Given records:
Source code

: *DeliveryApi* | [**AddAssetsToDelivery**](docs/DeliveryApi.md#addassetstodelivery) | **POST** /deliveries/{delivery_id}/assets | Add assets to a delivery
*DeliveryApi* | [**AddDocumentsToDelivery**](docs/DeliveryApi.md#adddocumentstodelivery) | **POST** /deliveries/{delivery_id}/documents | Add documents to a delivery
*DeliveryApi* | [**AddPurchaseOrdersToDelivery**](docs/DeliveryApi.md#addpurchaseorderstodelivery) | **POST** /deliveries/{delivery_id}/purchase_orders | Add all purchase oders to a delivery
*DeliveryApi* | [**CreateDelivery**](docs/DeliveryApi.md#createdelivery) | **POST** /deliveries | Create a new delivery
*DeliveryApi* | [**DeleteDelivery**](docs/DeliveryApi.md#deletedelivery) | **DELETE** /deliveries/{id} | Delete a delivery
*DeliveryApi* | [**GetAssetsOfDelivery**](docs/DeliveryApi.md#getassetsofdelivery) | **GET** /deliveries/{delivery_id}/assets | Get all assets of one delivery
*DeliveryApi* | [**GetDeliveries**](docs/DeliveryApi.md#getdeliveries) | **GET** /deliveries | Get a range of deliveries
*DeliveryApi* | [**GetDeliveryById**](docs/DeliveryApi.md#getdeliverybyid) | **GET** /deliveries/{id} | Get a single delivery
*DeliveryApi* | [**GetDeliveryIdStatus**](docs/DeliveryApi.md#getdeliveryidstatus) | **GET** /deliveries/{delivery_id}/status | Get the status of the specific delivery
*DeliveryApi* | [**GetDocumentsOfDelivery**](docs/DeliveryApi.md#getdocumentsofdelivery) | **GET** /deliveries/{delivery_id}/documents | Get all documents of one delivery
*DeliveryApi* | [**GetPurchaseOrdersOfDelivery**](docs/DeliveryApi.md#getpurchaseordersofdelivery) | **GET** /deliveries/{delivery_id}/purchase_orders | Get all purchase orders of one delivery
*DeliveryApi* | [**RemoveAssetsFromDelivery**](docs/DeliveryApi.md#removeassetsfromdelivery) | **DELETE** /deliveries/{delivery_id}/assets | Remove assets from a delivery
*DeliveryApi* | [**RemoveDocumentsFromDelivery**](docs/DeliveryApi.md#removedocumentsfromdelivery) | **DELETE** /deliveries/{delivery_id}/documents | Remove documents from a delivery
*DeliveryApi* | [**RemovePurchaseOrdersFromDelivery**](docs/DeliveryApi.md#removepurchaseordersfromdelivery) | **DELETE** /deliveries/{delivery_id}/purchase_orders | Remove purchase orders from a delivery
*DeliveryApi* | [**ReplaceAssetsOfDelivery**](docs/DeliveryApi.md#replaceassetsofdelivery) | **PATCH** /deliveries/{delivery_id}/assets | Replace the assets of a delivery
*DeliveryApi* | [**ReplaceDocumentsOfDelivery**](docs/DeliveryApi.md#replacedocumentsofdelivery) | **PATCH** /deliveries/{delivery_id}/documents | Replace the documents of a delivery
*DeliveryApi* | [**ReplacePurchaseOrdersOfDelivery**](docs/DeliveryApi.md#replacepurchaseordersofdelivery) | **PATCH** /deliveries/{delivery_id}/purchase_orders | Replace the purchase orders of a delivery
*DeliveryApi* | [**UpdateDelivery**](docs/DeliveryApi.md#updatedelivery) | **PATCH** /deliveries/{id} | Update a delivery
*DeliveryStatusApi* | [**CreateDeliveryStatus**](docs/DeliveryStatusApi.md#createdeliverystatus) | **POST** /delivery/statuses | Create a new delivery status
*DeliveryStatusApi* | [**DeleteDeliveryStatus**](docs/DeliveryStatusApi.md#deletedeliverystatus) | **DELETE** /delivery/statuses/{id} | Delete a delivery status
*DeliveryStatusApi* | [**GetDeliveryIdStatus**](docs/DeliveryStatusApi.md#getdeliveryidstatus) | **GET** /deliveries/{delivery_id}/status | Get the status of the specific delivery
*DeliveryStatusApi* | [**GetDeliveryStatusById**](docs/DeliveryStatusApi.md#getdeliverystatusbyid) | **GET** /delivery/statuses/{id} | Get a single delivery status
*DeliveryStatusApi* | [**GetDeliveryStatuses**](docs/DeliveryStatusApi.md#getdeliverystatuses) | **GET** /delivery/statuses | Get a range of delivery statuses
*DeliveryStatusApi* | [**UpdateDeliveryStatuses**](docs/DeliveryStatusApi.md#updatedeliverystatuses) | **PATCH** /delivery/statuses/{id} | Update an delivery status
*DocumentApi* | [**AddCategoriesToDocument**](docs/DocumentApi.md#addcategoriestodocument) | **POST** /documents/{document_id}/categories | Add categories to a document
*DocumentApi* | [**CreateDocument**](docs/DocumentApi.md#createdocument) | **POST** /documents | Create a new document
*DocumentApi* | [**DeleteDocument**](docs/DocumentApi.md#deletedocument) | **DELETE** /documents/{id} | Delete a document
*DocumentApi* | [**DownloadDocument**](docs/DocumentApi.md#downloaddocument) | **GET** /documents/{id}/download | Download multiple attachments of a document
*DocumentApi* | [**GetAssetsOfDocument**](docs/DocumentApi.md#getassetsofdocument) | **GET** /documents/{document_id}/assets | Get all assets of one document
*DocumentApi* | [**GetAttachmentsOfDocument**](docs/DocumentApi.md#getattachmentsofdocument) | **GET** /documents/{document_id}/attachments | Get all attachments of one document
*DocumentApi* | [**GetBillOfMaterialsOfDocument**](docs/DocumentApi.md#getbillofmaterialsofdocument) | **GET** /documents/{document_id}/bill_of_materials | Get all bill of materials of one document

Task goal: Please substitute "Retrieve all" for "Get all" in the lines starting at the one containing "assets to a delivery" and ending at the one containing "documents of one delivery", and give back only those lines with everything else unchanged.

Solution for this exercise:
: *DeliveryApi* | [**AddAssetsToDelivery**](docs/DeliveryApi.md#addassetstodelivery) | **POST** /deliveries/{delivery_id}/assets | Add assets to a delivery
*DeliveryApi* | [**AddDocumentsToDelivery**](docs/DeliveryApi.md#adddocumentstodelivery) | **POST** /deliveries/{delivery_id}/documents | Add documents to a delivery
*DeliveryApi* | [**AddPurchaseOrdersToDelivery**](docs/DeliveryApi.md#addpurchaseorderstodelivery) | **POST** /deliveries/{delivery_id}/purchase_orders | Add all purchase oders to a delivery
*DeliveryApi* | [**CreateDelivery**](docs/DeliveryApi.md#createdelivery) | **POST** /deliveries | Create a new delivery
*DeliveryApi* | [**DeleteDelivery**](docs/DeliveryApi.md#deletedelivery) | **DELETE** /deliveries/{id} | Delete a delivery
*DeliveryApi* | [**GetAssetsOfDelivery**](docs/DeliveryApi.md#getassetsofdelivery) | **GET** /deliveries/{delivery_id}/assets | Retrieve all assets of one delivery
*DeliveryApi* | [**GetDeliveries**](docs/DeliveryApi.md#getdeliveries) | **GET** /deliveries | Get a range of deliveries
*DeliveryApi* | [**GetDeliveryById**](docs/DeliveryApi.md#getdeliverybyid) | **GET** /deliveries/{id} | Get a single delivery
*DeliveryApi* | [**GetDeliveryIdStatus**](docs/DeliveryApi.md#getdeliveryidstatus) | **GET** /deliveries/{delivery_id}/status | Get the status of the specific delivery
*DeliveryApi* | [**GetDocumentsOfDelivery**](docs/DeliveryApi.md#getdocumentsofdelivery) | **GET** /deliveries/{delivery_id}/documents | Retrieve all documents of one delivery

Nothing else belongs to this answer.